Open Wind Lens
by 4ndy, published
Starting documentation at: opensourceecology.org/wiki/Shrouded_wind_turbine
These types of turbines tend to show an increase in power output of 2-5x for a given blade-swept-area, depending how well the shroud is designed. (See open paper: mdpi.com/1996-1073/3/4/634 and 2.5m 5kW-rated-each results of this study en.wikipedia.org/wiki/File:Windlens1.jpg) A shroud also tends to cut down blade-tip vortices, which are typically the single largest cause of noise and downwind turbulence in wind turbines, since it induces a wind-tunnel-like environment where an almost '2D' flow pattern can form around the blades without spilling around the end as much. (http://en.wikipedia.org/wiki/Wingtip_vortices)
A couple of safety considerations with wind turbines can be improved by a shroud/cowling; firstly in the highly unlikely event of a blade failing, any fragments would hit the cowling before anything else, so there would be significantly less danger to any passers-by, and the popularly overstated danger of birds hitting turbine blades is further lessened by having a stator in front. I have kept the current design to a roughly 1m diameter, since this should give a good safety margin of strength to wooden blades and make construction easily manageable for a very small team.
An idea that I've been sitting on and trying to figure out the details of for too long (a couple of years now), but still needs a fair bit of design work.
I would like the turbine to run in as wide an operational envelope of wind-speeds as possible, in order to take advantage of intermittent storm winds that frequent a site that I will be testing it on. As such the present design does not furl out of the wind with increasing speed, and has a heat-sink applied to the stator coils in order to prevent overheating in strong winds. This has yet to be tested though and should be regarded as stupid/reckless/unsafe until it can be verified by testing. I may also design an alternative off-centre mounting that should allow the system to furl out of very high winds.
The mounting pole is just there to give an idea of how to compatibly mount this to a tower. Having such a long pole directly from the horizontal axis would not be recommended in practice, and the turbine should be mounted by a relatively short stub at the top including some kind of yaw bearing. The structure is presently designed to accept up to a 35mm diameter pole, and I am considering the use of 25mm bicycle headset bearings in conjunction with thick-plate threaded steel tubes, or possibly sand-casting a mounting stub out of aluminium.
____________
(The task) Summarize the Open Wind Lens write-up in two sentences. The material that comes after this text isn't needed for anything here.

(Entries supplied)
____________
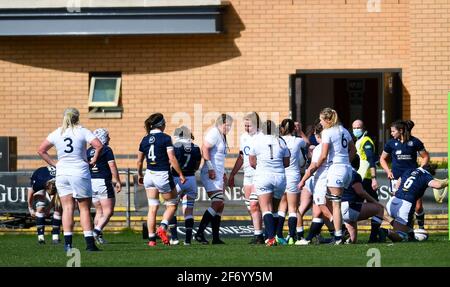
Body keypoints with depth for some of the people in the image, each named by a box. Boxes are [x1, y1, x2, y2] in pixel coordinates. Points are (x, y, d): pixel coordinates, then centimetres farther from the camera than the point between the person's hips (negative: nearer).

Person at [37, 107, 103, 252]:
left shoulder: (56, 133, 7)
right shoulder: (82, 131, -4)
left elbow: (41, 150, 11)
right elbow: (99, 145, -15)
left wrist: (53, 163, 12)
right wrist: (94, 160, -1)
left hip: (62, 173, 3)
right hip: (80, 173, -3)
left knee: (67, 208, 4)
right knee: (84, 208, 3)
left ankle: (67, 242, -4)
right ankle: (90, 243, -3)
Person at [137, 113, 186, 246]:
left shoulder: (145, 140, 6)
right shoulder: (165, 138, -10)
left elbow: (139, 161, 13)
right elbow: (172, 159, -14)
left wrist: (140, 175, 27)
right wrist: (181, 174, -5)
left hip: (149, 175, 5)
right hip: (163, 175, -5)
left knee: (152, 207, 9)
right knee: (172, 205, 11)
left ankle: (151, 238, 5)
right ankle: (163, 228, -10)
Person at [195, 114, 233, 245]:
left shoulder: (222, 136, 19)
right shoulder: (214, 133, -11)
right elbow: (205, 149, -21)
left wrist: (223, 173, 24)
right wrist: (211, 169, -24)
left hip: (218, 175, 10)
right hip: (211, 175, -10)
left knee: (219, 206, 7)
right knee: (217, 203, -16)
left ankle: (216, 237, 8)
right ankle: (200, 233, -15)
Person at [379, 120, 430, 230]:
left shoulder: (414, 142, 0)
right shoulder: (391, 143, 5)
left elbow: (425, 157, 11)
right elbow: (382, 159, 18)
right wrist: (388, 171, 4)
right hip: (397, 177, 1)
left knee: (418, 206, -4)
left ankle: (421, 228, 14)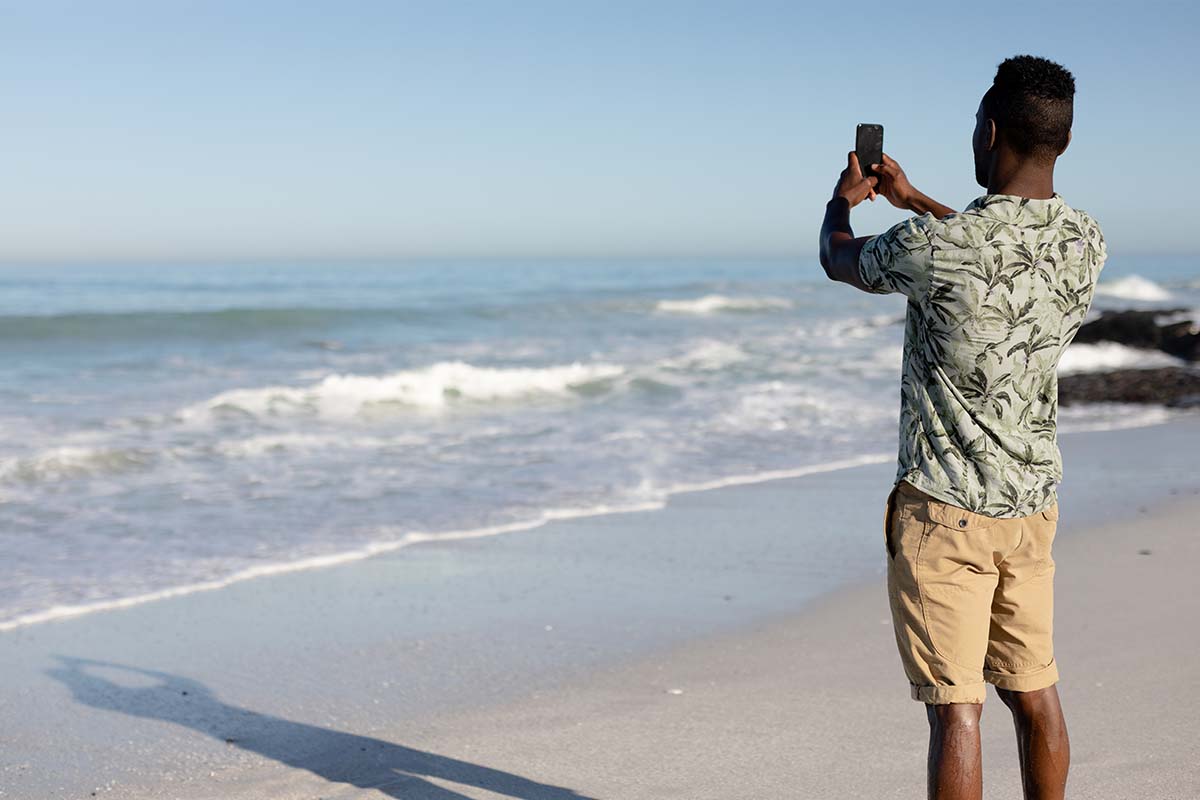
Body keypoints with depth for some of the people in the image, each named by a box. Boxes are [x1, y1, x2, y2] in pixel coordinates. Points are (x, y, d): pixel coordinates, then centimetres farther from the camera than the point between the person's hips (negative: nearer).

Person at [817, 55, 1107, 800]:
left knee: (956, 708, -1)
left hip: (946, 507, -6)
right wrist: (909, 196, 34)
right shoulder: (1086, 242, 0)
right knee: (1035, 690, 17)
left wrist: (844, 198, 24)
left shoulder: (937, 246, -20)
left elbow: (839, 259, 1)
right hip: (1033, 499, 7)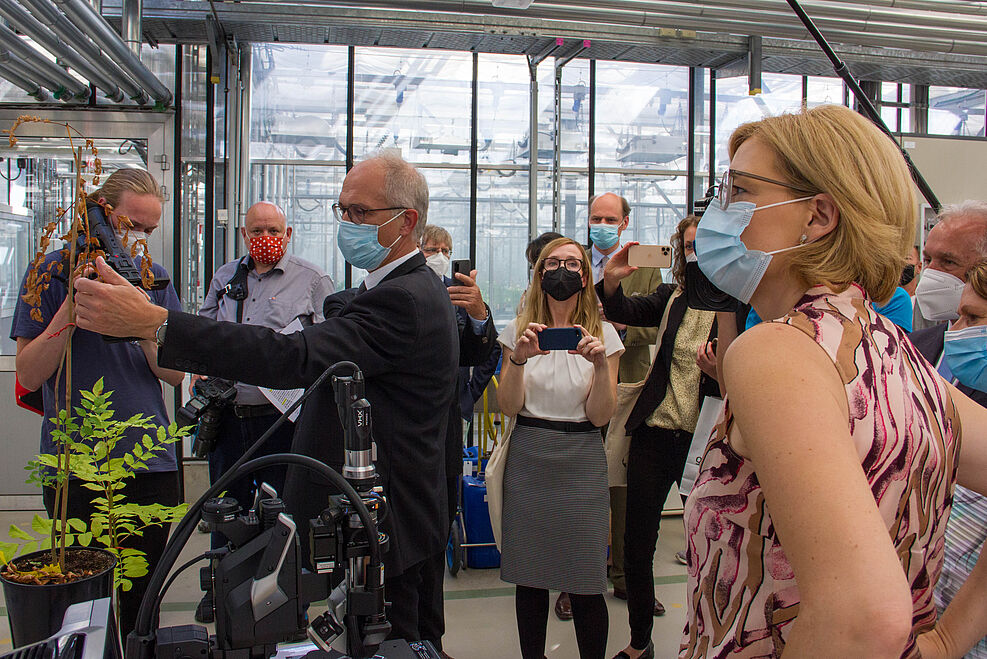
____________
(Task output) The Open Wind Lens is a shrouded wind turbine design of roughly 1m diameter, and its shroud can raise power output 2-5x for a given blade-swept area, cut down the blade-tip vortices that cause noise and downwind turbulence, and lessen the danger from blade fragments and bird strikes. So that it can run in storm winds, the design does not furl out of the wind and puts a heat-sink on the stator coils, though this is untested and should be regarded as unsafe until verified, and the turbine is meant to sit on a short stub with a yaw bearing that accepts up to a 35mm pole.